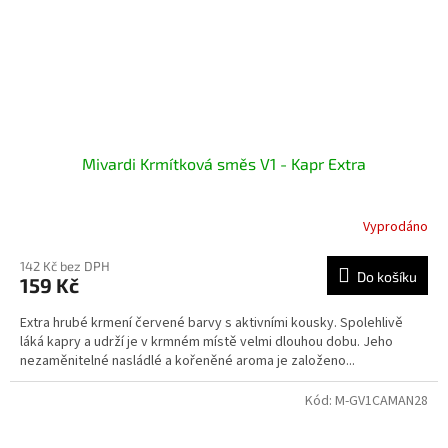
Mivardi Krmítková směs V1 - Kapr Extra
Vyprodáno
142 Kč bez DPH
Do košíku
159 Kč
Extra hrubé krmení červené barvy s aktivními kousky. Spolehlivě
láká kapry a udrží je v krmném místě velmi dlouhou dobu. Jeho
nezaměnitelné nasládlé a kořeněné aroma je založeno...
Kód:
M-GV1CAMAN28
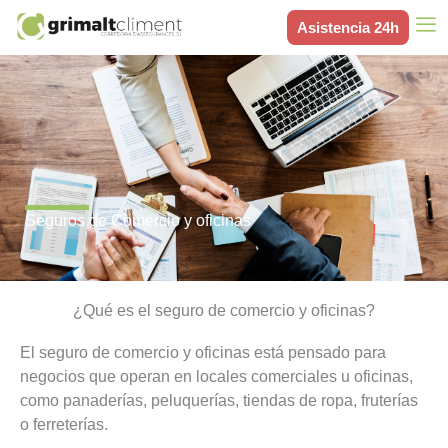
Ir
Asistencia 24h
al
contenido
Seguros de Comercio y oficinas
¿Qué es el seguro de comercio y oficinas?
El seguro de comercio y oficinas está pensado para
negocios que operan en locales comerciales u oficinas,
como panaderías, peluquerías, tiendas de ropa, fruterías
o ferreterías.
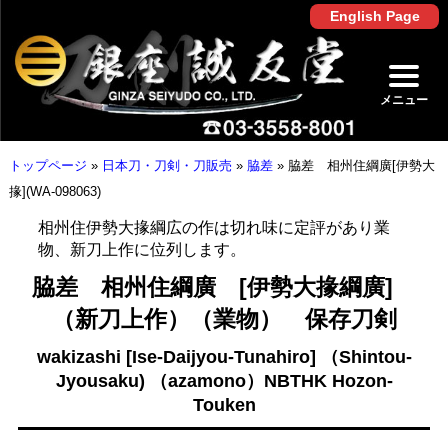
English Page
メニュー
トップページ
»
日本刀・刀剣・刀販売
»
脇差
»
脇差 相州住綱廣[伊勢大
掾](WA-098063)
相州住伊勢大掾綱広の作は切れ味に定評があり業
物、新刀上作に位列します。
脇差 相州住綱廣 [伊勢大掾綱廣]
（新刀上作）（業物） 保存刀剣
wakizashi [Ise-Daijyou-Tunahiro] （Shintou-
Jyousaku) （azamono）NBTHK Hozon-
Touken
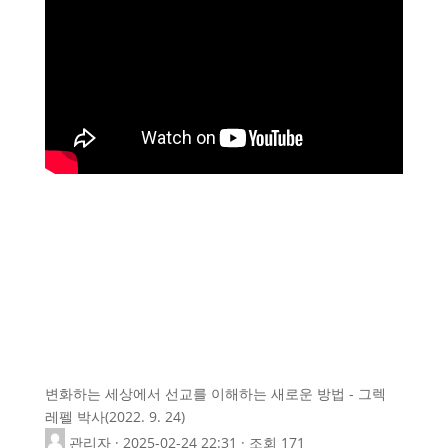
변화하는 세상에서 선교를 이해하는 새로운 방법 - 그렉
레펠 박사(2022. 9. 24)
관리자
· 2025-02-24 22:31 · 조회 171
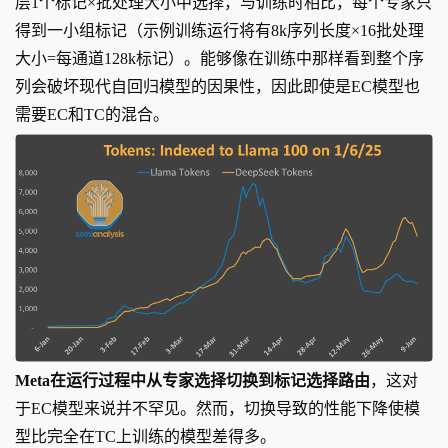
层1个标记×批处理大小中选择，与训练时相比，每个专家只
得到一小组标记（示例训练运行将有8k序列长度×16批处理
大小=每通道128k标记）。能够像在训练中那样看到整个序
列会破坏现代自回归模型的因果性，因此即使是EC模型也
需要EC和TC的混合。
Meta在运行过程中从专家选择切换到标记选择路由
，这对
于EC模型来说并不罕见。然而，切换导致的性能下降使模
型比完全在TC上训练的模型差得多。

• _EXERCISE DIRECTIONS_: The records are given above. Copy each line in them that holds "Extra".

• _WRITTEN ANSWER_:
Mivardi Krmítková směs V1 - Kapr Extra
Extra hrubé krmení červené barvy s aktivními kousky. Spolehlivě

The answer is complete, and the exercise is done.